292 i agree that there needs to be more access to the hillside area....i just don't think extending bragaw to abbott is the only option....any extension is going to impact the park lands but the impact to neighborhoods and residential areas can be minimized by extending muldoon to abbott...this would also enable traffic from the highway south to totally circumvent anchorage and access the glenn highway without going through downtown anchorage.
293 What a tiring subject. Lake Otis continues to be a bottle neck why of course we don't want to upset the church on he hill or the gas stations and we put another funnel on Bragaw and Abbot Loop at the expense of the park. What a wonderfull idea however where will the traffic end up once it hits Abbott? Extend this to O'Malley and then onto Huffman and eventually right back to Lake Otis. Now of course we still have the traffic jam at Tudor and Lake Otis but then again do we really want to upset the politically connected? I have been here since the seventies and have watched the Good Old Boys build their little projects at the expense of the ordinary folks and here we are again. Guess I can be very thankful for the one visionary politician in ALaska Jay Hammond. The only Governor who actually thought about our kids and their future.
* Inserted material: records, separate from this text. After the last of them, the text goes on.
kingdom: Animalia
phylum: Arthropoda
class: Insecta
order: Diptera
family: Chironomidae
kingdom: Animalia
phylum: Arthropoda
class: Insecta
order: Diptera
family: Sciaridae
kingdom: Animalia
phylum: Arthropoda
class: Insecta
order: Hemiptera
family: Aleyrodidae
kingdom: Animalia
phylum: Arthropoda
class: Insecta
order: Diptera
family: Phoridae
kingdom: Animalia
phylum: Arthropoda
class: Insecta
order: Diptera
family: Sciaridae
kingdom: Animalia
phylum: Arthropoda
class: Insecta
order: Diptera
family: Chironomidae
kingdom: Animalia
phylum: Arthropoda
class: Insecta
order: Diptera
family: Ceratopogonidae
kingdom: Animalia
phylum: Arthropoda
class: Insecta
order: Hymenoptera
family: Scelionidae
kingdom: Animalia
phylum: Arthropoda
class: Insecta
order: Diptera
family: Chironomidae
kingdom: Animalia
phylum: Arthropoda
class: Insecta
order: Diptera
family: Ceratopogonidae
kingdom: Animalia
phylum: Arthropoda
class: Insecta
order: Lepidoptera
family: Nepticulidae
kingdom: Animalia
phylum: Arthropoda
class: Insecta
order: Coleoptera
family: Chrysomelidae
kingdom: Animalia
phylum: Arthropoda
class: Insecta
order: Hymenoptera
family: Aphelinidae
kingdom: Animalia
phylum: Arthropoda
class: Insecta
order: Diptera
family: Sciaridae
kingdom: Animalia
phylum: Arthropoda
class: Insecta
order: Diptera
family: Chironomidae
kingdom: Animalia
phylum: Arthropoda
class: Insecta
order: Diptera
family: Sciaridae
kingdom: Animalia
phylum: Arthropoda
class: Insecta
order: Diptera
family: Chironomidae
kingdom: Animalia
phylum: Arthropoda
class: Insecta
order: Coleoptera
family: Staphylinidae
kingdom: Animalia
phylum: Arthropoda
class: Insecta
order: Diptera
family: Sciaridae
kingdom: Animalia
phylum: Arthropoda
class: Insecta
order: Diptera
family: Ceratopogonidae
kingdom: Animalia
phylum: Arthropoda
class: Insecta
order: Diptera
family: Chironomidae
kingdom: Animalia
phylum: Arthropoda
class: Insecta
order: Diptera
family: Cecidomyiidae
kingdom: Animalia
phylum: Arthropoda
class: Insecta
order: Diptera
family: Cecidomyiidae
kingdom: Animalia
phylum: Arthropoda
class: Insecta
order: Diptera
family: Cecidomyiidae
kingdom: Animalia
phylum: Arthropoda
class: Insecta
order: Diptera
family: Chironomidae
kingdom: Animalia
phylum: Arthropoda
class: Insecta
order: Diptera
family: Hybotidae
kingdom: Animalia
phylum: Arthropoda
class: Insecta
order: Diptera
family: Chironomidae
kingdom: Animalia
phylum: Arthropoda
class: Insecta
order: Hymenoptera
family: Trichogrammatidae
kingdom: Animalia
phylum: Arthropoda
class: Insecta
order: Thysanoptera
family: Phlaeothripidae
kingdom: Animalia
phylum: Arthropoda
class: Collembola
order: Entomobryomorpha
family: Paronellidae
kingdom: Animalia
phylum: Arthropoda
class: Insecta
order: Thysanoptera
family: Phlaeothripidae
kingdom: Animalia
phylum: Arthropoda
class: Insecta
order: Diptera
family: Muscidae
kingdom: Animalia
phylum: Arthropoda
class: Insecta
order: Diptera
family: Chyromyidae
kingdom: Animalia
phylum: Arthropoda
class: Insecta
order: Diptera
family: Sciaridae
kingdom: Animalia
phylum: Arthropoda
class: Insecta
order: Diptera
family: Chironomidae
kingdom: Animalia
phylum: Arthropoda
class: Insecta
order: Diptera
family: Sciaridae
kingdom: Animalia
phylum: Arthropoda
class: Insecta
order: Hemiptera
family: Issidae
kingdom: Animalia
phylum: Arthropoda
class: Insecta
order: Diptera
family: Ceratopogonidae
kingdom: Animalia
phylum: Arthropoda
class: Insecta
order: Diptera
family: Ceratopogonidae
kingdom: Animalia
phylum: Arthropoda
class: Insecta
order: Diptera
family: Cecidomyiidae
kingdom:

Sad that we can not find someone else to fill those big shoes.
294 Every consideration should be designed into this trail which provides the trail user with the safest most direct user friendly and asthetically pleasing traverse of this trail as is humanly possible. Thank you.
295 I believe the Abbott Loop/Bragaw extension is going to be another incomplete project. Stopping the project at Abbott Rd. is only moving the traffic problem. It will be a disaster at the Abbott/Abbott Loop intersection. It needs to be completed with all the pieces of Bragaw connecting including the last small section between Abbott Rd. and O'Malley.